In May 2003, Saudi Arabia asked the
Al-Haramain Islamic Foundation and all Saudi
charities to suspend activities outside
Saudi Arabia until a security clearance
mechanism to screen all personnel is
implemented. The Al-Haramain Islamic
Foundation has closed its offices in
Croatia, Albania and Ethiopia while moves
are under way to close others in Kenya,
Tanzania, Indonesia and Pakistan.
-
In
February 2003, SAMA began to implement a
major technical program to train judges and
investigators on legal matters involving
terror financing and money-laundering
methods, international requirements for
financial secrecy, and methods followed by
criminals to exchange information.
-
Also
in May 2003, the Saudi Arabian Monetary
Agency (SAMA) distributed a circular
entitled Rules
Governing Combating Anti-Money Laundering
and Combating Terrorist Financing to all
banks and financial institutions in the
Kingdom requiring the full and immediate
implementation of nine new policies and
procedures that relate to accounts of
charitable and welfare institutions.
-
In
June 2003, the Consultative Council approved
new legislation that puts in place harsh
penalties for the crime of money laundering
and terror financing. The law consists of 29
articles and stipulates jail sentences of up
to 15 years and a fine of more than $1.5
million for anyone laundering money through
charities.

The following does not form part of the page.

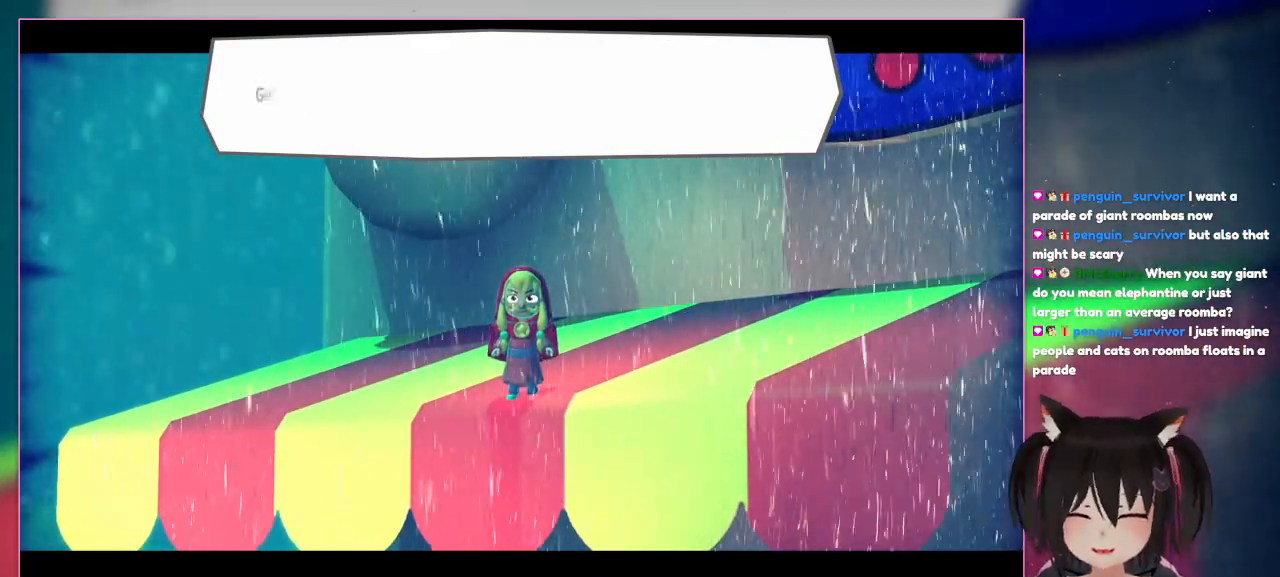
{"buttons": [], "left_stick": "center", "right_stick": "center", "events": [[200, "A", "up"]]}
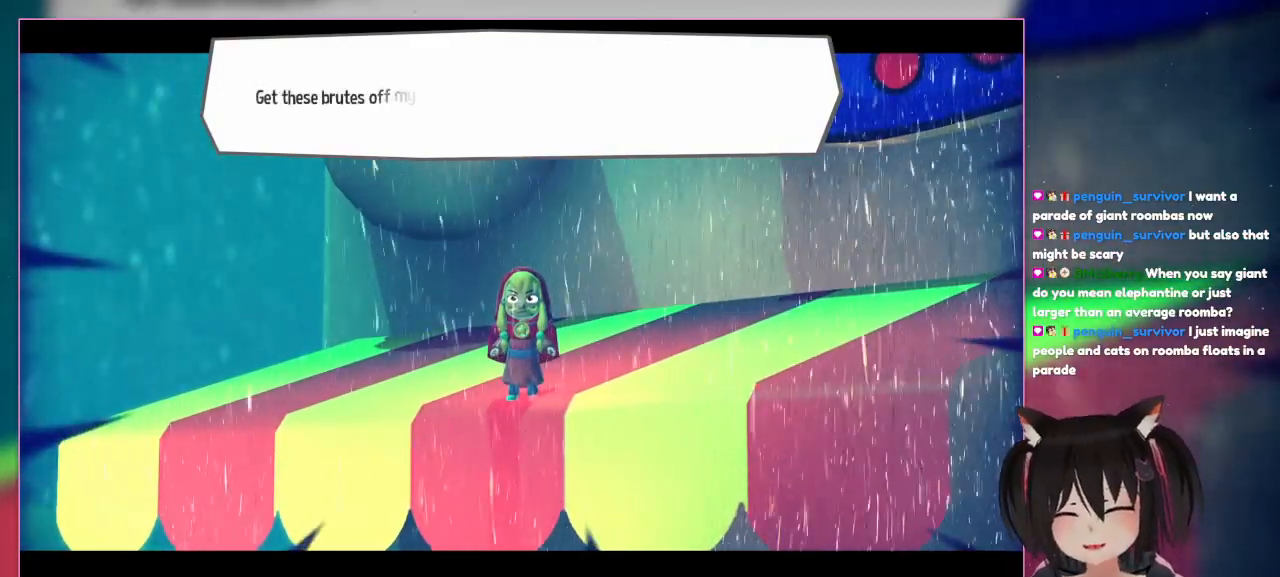
{"buttons": [], "left_stick": "center", "right_stick": "center", "events": []}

Other money-laundering offenses
are punishable by up to 10 years in jail and
a fine of $1.3 million.
-
Saudi
Arabia has investigated many bank accounts
suspected of having links to terrorism and
has frozen 41 accounts belonging to 7
individuals that totaled $5,697,400.85.
"America
and Saudi Arabia face a common terrorist threat,
and we appreciate the strong, continuing efforts
of the Saudi government in fighting that
threat."
-
George W. Bush
President of the United States
July 1, 2003
Source:
"Saudi
Arabia's War on Terrorism"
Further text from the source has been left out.